■ To-do item ■
The answer is all of the data, repeated exactly.

Stored entries
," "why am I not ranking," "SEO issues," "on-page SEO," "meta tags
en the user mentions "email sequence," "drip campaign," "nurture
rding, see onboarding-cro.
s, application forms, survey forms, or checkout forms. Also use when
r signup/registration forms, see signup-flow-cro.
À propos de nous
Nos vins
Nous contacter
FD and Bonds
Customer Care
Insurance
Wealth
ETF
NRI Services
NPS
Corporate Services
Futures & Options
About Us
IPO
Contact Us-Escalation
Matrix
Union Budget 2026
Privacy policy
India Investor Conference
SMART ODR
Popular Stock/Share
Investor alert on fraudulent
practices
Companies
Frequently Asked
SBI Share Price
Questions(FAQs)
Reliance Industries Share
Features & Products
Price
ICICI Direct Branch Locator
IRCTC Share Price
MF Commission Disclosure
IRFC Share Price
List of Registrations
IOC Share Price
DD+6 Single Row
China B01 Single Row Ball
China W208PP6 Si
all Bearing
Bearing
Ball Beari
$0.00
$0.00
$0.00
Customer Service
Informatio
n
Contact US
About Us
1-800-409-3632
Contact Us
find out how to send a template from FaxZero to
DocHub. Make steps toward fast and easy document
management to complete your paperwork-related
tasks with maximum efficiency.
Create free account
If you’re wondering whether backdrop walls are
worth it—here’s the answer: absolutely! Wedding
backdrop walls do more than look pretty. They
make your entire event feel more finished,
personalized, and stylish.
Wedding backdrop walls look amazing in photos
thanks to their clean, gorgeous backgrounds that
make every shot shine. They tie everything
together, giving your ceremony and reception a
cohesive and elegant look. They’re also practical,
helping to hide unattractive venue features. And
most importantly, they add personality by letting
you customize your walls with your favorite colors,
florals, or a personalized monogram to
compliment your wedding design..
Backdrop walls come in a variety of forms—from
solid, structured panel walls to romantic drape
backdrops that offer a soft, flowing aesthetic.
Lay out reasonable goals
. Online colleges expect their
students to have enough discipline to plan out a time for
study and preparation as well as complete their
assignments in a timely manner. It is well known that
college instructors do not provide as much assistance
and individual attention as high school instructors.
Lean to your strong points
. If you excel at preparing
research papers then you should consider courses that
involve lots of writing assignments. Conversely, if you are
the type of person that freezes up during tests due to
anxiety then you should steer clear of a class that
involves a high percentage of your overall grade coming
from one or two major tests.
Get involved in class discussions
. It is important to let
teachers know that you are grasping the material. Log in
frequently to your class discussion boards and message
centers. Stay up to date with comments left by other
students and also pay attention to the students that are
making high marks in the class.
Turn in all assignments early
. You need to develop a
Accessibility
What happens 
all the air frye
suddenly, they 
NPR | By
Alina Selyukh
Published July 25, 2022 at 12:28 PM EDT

■ Answer space ■
," "why am I not ranking," "SEO issues," "on-page SEO," "meta tags
en the user mentions "email sequence," "drip campaign," "nurture
rding, see onboarding-cro.
s, application forms, survey forms, or checkout forms. Also use when
r signup/registration forms, see signup-flow-cro.
À propos de nous
Nos vins
Nous contacter
FD and Bonds
Customer Care
Insurance
Wealth
ETF
NRI Services
NPS
Corporate Services
Futures & Options
About Us
IPO
Contact Us-Escalation
Matrix
Union Budget 2026
Privacy policy
India Investor Conference
SMART ODR
Popular Stock/Share
Investor alert on fraudulent
practices
Companies
Frequently Asked
SBI Share Price
Questions(FAQs)
Reliance Industries Share
Features & Products
Price
ICICI Direct Branch Locator
IRCTC Share Price
MF Commission Disclosure
IRFC Share Price
List of Registrations
IOC Share Price
DD+6 Single Row
China B01 Single Row Ball
China W208PP6 Si
all Bearing
Bearing
Ball Beari
$0.00
$0.00
$0.00
Customer Service
Informatio
n
Contact US
About Us
1-800-409-3632
Contact Us
find out how to send a template from FaxZero to
DocHub. Make steps toward fast and easy document
management to complete your paperwork-related
tasks with maximum efficiency.
Create free account
If you’re wondering whether backdrop walls are
worth it—here’s the answer: absolutely! Wedding
backdrop walls do more than look pretty. They
make your entire event feel more finished,
personalized, and stylish.
Wedding backdrop walls look amazing in photos
thanks to their clean, gorgeous backgrounds that
make every shot shine. They tie everything
together, giving your ceremony and reception a
cohesive and elegant look. They’re also practical,
helping to hide unattractive venue features. And
most importantly, they add personality by letting
you customize your walls with your favorite colors,
florals, or a personalized monogram to
compliment your wedding design..
Backdrop walls come in a variety of forms—from
solid, structured panel walls to romantic drape
backdrops that offer a soft, flowing aesthetic.
Lay out reasonable goals
. Online colleges expect their
students to have enough discipline to plan out a time for
study and preparation as well as complete their
assignments in a timely manner. It is well known that
college instructors do not provide as much assistance
and individual attention as high school instructors.
Lean to your strong points
. If you excel at preparing
research papers then you should consider courses that
involve lots of writing assignments. Conversely, if you are
the type of person that freezes up during tests due to
anxiety then you should steer clear of a class that
involves a high percentage of your overall grade coming
from one or two major tests.
Get involved in class discussions
. It is important to let
teachers know that you are grasping the material. Log in
frequently to your class discussion boards and message
centers. Stay up to date with comments left by other
students and also pay attention to the students that are
making high marks in the class.
Turn in all assignments early
. You need to develop a
Accessibility
What happens 
all the air frye
suddenly, they 
NPR | By
Alina Selyukh
Published July 25, 2022 at 12:28 PM EDT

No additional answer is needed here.